Commanders and leaders
- Wolmar Anton von Schlippenbach: Boris Sheremetev

Strength
- 3,470 men, 6 artillery pieces: 18,087 men, 20 or 30 artillery pieces

Casualties and losses
- Swedish estimate: 700 killed, 350 captured Russian estimate: 3,000 killed, 150–400 captured 4 cannons, 8 banners: 1,000 killed 2,000 wounded

= Battle of Erastfer =

1701 battle during the Great Northern War

The Battle of Erastfer (also Battle of Errestfer, Battle of Erastvere) took place on 29 December 1701 (O.S.) / 30 December 1701 (Swedish calendar) / 9 January / 1702 (N.S.) near Erastfer in eastern Swedish Livonia (present-day Erastvere in Estonia) between a Russian force of around 13,000 regulars along with 6,000 irregulars led by general Boris Sheremetev and a Swedish force of about 3,470 men (at least 1,000 men were absent from the ranks for various reasons on the day of the battle, resulting in an actual fighting force of about 2,200–2,470 men), under the command of Wolmar Anton von Schlippenbach. The Swedes were defeated, with a loss of 1,000 men killed and captured along with all their artillery pieces. The Russians sustained about 1,000 killed along with another 2,000 wounded (according to a Russian soldier who later admitted, after being captured by the Swedes, to 3,000 total losses).

== Aftermath ==

Although Sheremetev pulled back to Pskov after the battle, the next year he fought the Swedes again under Schlippenbach at the Battle of Hummelshof.

Before invading Ingria, Tsar Peter I secured Poland's continued participation in the war against Sweden by promising King Augustus II of Poland, 20,000 Russian troops, 100,000 pounds of gunpowder, and 100,000 rubles per year over three years.

==Celebration==
It was the first significant Russian victory in the Great Northern War. Peter I considered the battle a turning point - the first ever Russian victory against the Swedes in a field battle.

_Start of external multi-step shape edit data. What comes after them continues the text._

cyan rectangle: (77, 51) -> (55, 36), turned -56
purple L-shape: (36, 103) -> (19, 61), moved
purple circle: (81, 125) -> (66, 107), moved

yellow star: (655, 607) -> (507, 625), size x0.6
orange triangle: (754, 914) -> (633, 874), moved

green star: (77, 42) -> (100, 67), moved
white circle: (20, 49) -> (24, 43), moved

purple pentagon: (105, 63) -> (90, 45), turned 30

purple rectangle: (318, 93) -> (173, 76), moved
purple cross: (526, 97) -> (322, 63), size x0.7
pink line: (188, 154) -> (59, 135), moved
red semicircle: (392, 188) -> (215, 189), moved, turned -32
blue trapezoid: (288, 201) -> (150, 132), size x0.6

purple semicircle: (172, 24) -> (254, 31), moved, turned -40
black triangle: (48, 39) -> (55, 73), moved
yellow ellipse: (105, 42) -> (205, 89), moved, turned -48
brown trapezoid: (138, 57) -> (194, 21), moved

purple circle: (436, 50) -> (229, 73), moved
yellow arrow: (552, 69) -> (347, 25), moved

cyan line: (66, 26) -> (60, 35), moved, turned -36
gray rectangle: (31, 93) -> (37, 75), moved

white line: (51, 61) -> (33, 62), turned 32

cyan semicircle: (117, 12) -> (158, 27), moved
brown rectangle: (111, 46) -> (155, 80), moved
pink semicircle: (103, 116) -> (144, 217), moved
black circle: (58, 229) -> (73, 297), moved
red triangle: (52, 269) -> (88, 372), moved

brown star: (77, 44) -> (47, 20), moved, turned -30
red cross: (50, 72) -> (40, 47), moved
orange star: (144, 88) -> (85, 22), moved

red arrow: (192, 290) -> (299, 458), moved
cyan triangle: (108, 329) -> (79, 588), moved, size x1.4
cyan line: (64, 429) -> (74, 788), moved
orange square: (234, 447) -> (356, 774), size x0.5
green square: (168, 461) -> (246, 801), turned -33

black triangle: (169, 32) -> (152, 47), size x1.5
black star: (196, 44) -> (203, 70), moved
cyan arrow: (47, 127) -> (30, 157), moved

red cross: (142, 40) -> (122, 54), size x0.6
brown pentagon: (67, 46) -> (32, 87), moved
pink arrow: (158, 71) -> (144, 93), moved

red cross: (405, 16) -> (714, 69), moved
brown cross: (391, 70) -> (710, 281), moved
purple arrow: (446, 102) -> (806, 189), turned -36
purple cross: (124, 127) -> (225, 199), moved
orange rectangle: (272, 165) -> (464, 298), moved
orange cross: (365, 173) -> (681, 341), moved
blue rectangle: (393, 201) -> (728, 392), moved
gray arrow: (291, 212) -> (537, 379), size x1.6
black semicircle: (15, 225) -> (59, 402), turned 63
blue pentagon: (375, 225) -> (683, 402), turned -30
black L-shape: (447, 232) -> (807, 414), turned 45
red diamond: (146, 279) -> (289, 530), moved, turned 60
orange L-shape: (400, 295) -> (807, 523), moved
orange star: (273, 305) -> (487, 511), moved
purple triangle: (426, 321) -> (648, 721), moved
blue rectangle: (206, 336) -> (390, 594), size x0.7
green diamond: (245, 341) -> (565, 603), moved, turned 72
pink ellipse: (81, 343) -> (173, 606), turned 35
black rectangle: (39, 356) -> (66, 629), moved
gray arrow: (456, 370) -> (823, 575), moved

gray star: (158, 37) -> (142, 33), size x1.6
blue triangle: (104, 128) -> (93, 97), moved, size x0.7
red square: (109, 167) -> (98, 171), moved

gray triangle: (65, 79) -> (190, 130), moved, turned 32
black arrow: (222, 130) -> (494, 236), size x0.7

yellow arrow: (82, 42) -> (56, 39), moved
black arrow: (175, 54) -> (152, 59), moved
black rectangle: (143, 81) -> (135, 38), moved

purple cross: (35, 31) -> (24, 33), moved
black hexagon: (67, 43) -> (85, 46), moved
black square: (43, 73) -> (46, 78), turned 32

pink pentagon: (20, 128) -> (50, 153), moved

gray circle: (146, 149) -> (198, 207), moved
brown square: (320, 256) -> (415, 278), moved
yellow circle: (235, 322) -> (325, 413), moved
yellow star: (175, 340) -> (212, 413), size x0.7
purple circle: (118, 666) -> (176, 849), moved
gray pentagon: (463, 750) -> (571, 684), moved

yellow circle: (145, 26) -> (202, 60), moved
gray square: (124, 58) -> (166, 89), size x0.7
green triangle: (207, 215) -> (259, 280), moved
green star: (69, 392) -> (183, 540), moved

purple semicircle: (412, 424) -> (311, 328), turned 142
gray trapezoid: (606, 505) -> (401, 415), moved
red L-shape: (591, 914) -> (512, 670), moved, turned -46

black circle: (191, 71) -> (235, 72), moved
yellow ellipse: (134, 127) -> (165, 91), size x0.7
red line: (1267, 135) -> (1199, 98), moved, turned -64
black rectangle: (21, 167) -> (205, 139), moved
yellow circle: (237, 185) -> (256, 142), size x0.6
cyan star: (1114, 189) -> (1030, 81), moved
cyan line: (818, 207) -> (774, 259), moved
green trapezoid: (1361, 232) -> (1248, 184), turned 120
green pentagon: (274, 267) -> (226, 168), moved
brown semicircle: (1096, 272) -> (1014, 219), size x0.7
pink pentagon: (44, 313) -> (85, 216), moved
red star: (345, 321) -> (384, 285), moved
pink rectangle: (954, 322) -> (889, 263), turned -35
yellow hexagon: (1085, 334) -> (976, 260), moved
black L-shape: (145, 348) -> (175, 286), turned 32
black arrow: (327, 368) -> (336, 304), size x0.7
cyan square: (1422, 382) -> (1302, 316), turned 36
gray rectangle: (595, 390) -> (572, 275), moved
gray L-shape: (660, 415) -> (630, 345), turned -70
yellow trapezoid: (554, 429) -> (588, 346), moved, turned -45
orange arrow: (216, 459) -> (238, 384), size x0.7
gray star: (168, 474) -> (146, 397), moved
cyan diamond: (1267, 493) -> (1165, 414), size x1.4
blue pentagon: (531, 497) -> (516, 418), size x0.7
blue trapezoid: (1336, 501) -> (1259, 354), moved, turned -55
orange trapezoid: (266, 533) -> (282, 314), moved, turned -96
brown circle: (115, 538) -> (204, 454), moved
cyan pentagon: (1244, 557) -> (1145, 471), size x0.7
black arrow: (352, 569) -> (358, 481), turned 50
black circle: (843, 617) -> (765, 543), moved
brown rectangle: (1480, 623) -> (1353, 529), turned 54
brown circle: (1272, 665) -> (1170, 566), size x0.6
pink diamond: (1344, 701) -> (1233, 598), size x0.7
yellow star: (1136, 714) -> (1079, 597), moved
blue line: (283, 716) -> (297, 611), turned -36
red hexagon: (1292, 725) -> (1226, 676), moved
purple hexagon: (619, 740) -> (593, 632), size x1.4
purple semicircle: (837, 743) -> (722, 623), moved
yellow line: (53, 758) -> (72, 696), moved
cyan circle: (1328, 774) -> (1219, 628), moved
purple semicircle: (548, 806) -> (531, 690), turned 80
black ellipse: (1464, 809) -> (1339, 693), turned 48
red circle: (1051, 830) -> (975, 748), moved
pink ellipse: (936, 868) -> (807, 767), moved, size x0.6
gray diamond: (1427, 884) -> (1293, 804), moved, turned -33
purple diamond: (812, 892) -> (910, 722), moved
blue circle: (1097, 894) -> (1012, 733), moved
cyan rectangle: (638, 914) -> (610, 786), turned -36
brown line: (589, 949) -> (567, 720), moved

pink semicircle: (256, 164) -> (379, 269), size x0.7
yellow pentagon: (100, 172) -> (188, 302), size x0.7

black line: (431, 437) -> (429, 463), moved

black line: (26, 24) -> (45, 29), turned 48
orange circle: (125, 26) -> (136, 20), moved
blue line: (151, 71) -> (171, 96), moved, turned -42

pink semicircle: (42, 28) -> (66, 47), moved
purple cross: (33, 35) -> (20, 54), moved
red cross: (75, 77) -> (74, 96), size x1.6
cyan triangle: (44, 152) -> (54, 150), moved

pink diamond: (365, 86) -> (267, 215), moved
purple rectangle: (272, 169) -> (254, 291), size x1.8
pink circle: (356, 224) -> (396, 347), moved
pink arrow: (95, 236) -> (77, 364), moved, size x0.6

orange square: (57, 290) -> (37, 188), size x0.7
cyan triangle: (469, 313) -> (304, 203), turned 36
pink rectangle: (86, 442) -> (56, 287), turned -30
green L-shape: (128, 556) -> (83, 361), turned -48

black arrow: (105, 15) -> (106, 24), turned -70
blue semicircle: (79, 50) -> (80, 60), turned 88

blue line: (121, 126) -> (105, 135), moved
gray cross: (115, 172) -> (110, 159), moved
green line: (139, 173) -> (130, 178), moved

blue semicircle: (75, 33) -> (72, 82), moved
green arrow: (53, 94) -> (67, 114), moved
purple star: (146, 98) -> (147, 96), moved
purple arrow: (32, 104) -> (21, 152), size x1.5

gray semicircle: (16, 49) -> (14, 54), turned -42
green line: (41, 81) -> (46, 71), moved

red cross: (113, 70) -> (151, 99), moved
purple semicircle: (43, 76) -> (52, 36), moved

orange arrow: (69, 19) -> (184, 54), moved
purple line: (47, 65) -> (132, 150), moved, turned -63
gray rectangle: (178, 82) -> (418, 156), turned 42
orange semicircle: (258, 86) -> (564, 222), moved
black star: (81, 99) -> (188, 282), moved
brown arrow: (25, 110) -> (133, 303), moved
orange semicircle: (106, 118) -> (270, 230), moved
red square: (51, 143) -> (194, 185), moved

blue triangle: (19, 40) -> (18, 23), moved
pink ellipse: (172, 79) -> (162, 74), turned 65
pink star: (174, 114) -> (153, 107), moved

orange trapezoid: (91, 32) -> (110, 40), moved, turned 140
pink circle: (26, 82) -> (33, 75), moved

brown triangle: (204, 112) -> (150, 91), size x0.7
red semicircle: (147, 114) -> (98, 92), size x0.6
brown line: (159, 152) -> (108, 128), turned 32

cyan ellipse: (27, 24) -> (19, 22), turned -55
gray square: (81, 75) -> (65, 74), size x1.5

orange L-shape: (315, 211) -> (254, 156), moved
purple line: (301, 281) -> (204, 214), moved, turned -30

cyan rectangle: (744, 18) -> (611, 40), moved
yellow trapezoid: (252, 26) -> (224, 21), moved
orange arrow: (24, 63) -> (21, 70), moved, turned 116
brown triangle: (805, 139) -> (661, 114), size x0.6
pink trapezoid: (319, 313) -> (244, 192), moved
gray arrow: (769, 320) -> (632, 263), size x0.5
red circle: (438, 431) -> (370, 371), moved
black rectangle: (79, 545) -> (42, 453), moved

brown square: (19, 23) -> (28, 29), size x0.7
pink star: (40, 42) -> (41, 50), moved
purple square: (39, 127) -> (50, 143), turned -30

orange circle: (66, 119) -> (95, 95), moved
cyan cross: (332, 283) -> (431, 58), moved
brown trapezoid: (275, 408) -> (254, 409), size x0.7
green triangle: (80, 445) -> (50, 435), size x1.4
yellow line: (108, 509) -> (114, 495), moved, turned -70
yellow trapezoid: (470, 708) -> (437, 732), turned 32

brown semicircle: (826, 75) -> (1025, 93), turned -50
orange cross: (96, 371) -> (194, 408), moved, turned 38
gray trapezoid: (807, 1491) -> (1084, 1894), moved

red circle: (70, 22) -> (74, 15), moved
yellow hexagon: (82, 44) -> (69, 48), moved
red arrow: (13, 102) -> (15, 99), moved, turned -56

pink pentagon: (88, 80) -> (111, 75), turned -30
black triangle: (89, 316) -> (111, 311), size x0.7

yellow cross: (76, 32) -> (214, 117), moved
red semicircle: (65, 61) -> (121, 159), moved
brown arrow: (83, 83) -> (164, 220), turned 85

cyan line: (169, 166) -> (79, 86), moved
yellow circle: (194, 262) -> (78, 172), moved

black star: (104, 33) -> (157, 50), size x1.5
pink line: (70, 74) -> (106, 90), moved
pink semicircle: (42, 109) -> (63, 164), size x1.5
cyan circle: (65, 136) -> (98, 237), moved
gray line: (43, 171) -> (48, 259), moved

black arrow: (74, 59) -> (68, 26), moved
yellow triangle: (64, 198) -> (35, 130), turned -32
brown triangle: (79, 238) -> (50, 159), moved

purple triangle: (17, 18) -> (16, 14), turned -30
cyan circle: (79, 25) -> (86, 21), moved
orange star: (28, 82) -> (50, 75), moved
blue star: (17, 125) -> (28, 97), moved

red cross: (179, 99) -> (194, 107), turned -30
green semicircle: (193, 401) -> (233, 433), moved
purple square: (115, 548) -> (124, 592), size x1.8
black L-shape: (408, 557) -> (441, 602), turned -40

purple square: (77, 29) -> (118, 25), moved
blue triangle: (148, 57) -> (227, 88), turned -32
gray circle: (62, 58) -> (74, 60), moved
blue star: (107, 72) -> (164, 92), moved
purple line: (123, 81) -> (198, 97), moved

Along with a gift of the tsar's portrait adorned with diamonds, Sheremetev was elevated to general feldmarshall. All of the participating officers were gifted money and regular soldiers a freshly minted silver ducat. In Moscow a huge victory celebration was held, along with cannon volleys, thanksgiving services, and free wine, beer, mead and vodka. A firework ended the celebration in the evening.